X_train, X_rem, y_train, y_rem = train_test_split(X, y, train_size=0.6, random_state=123)

X_val, X_test, y_val, y_test = train_test_split(X_rem, y_rem, test_size=0.5, random_state=123)
# Define the search space for hyperparameter tuning

search_space = {
  'max_depth': scope.int(hp.quniform('max_depth', 4, 100, 1)),
  'learning_rate': hp.loguniform('learning_rate', -3, 0),
  'reg_alpha': hp.loguniform('reg_alpha', -5, -1),
  'reg_lambda': hp.loguniform('reg_lambda', -6, -1),
  'min_child_weight': hp.loguniform('min_child_weight', -1, 3),
  'objective': 'binary:logistic',
  'seed': 123, 
}
mlflow.xgboost.autolog()

def train_model(params):
    with mlflow.start_run(nested=True):
        train = xgb.DMatrix(data=X_train, label=y_train)
        validation = xgb.DMatrix(data=X_val, label=y_val)
        booster = xgb.train(params=params, dtrain=train, num_boost_round=1000,
                            evals=[(validation, "validation")], early_stopping_rounds=50)
        validation_predictions = booster.predict(validation)
        auc_score = roc_auc_score(y_val, validation_predictions)
        mlflow.log_metric('auc', auc_score)

        signature = infer_signature(X_train, booster.predict(train))
        mlflow.xgboost.log_model(booster, "model", signature=signature)
        
        return {'status': STATUS_OK, 'loss': -1*auc_score, 'booster': booster.attributes()}

    
# A reasonable value for parallelism is the square root of max_evals.
spark_trials = SparkTrials(parallelism=10)
# Run fmin within an MLflow run context so that each hyperparameter configuration is logged as a child run of a parent

with mlflow.start_run(run_name='xgboost_models'):
    best_params = fmin(
    fn=train_model, 
    space=search_space, 
    algo=tpe.suggest, 
    max_evals=96,
    trials=spark_trials,
    )
# Retrieve the best run and log the AUC of the best run

best_run = mlflow.search_runs(order_by=['metrics.auc DESC']).iloc[0]
print(f'AUC of Best Run: {best_run["metrics.auc"]}')
# Register the best model version with MLflow

new_model_version = mlflow.register_model(f"runs:/{best_run.run_id}/model", model_name)

print(new_model_version)
# Promote the new model version to Production
client.set_registered_model_alias(
  name=model_name,
  version=new_model_version.version,
  alias="Production"
)

# Transition the new model version to the Production stage
client.transition_model_version_stage(
  name=model_name,
  version=new_model_version.version,
  stage="Production",
)
# Load the best model using alias set above and evaluate it on the test set

model = mlflow.xgboost.load_model(f"models:/{model_name}@Production")
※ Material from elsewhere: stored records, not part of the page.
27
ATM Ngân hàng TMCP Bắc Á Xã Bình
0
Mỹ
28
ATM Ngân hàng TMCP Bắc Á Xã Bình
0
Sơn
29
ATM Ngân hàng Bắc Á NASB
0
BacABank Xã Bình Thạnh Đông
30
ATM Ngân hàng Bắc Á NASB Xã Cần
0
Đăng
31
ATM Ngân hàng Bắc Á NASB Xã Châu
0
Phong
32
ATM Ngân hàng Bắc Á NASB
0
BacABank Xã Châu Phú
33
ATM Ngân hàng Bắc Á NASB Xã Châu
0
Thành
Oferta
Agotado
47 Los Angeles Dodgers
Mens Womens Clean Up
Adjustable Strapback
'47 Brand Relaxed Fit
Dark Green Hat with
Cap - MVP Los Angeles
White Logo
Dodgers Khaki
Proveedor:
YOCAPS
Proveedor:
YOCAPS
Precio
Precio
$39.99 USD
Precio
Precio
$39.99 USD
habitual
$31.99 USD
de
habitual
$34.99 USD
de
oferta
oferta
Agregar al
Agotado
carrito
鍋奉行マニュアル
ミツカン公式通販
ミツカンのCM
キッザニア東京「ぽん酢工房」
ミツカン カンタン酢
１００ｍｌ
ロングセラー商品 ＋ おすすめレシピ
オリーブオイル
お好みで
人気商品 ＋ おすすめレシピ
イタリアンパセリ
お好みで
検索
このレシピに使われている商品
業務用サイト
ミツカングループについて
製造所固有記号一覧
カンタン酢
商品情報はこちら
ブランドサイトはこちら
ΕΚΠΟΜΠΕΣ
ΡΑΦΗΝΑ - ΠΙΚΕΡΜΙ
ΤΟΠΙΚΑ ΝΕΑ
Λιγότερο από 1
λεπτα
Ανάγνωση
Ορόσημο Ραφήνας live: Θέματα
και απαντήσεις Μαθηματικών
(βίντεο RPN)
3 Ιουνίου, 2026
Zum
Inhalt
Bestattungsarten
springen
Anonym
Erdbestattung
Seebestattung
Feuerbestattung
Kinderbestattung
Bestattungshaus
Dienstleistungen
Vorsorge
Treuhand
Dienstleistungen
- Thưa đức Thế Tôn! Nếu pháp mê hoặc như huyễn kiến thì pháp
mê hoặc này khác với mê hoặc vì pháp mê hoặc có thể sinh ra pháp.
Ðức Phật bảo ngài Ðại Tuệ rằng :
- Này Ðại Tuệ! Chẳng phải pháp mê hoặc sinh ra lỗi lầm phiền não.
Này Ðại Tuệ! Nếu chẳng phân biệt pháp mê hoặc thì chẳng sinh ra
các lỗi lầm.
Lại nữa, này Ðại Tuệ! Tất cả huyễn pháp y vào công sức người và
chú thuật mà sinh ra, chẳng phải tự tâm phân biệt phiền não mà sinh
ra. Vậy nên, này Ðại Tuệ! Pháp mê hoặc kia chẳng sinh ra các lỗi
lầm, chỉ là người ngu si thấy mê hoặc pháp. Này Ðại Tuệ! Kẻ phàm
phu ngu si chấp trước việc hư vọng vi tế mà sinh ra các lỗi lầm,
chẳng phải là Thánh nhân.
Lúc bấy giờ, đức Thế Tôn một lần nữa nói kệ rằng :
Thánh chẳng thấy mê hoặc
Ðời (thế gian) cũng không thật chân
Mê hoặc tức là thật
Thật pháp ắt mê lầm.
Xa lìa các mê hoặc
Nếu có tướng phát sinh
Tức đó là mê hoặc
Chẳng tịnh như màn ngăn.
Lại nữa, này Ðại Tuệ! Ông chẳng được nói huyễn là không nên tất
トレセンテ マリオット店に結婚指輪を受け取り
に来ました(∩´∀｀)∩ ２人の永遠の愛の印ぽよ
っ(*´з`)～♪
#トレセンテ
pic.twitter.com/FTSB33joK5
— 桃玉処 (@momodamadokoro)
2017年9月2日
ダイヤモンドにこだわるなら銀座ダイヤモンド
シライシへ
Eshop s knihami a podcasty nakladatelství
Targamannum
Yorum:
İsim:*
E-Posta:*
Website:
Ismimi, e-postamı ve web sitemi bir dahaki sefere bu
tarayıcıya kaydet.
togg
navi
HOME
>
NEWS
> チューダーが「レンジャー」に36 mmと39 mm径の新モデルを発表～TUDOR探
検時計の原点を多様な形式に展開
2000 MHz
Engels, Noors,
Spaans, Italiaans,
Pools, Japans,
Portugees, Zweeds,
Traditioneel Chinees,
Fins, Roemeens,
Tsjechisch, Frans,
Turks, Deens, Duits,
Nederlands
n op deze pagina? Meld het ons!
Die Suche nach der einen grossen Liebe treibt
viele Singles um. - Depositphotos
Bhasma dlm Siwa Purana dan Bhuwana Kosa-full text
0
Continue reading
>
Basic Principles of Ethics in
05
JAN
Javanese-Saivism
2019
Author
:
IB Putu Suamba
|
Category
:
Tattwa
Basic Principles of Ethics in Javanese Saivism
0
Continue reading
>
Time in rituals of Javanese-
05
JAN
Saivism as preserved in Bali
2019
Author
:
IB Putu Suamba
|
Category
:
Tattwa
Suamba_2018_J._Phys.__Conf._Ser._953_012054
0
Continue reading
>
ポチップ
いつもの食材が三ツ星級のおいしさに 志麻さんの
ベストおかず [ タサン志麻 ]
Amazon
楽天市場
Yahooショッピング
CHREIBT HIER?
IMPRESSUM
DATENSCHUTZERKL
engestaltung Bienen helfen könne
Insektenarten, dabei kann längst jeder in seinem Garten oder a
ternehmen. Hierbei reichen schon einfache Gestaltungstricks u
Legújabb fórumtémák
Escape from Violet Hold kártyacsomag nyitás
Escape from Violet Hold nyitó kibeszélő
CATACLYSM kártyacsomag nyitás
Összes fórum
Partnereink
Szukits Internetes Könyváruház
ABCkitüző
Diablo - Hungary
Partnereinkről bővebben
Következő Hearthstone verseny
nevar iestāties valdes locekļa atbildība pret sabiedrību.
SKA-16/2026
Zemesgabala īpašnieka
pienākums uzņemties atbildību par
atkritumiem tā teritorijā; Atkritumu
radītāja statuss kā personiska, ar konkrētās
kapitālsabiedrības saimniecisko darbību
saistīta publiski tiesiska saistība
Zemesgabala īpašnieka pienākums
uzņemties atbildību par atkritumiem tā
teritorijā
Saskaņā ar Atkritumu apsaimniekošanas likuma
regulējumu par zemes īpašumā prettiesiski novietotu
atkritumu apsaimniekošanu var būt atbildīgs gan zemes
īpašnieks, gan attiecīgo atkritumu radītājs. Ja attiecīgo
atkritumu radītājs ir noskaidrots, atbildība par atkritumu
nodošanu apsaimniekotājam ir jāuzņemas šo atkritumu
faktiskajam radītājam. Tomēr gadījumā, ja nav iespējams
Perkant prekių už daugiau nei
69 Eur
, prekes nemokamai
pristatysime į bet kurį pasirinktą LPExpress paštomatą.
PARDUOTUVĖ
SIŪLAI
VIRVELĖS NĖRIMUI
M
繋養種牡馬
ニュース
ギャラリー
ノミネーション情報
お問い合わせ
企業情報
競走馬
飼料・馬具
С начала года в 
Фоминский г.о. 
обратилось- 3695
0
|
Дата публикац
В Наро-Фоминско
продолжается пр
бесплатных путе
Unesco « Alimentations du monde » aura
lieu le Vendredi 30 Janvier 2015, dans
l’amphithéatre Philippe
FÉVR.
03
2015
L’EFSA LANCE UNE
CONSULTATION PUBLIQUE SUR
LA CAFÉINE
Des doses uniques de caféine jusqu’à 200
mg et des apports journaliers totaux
X_test_dmatrix = xgb.DMatrix(X_test)
test_predictions = model.predict(X_test_dmatrix)
print(f'AUC: {roc_auc_score(y_test, test_predictions)}')

png

# Make predictions with the model

prediction = model.predict(xgb.DMatrix(X_test.iloc[:3]))
print(f"Prediction: {prediction}")
print(f"Prediction list: {prediction.tolist()}")

png

And that’s it, now you have a running kubeflow application for your MLOps workload with MLFlow integration.

Thank you for reading and have a nice day!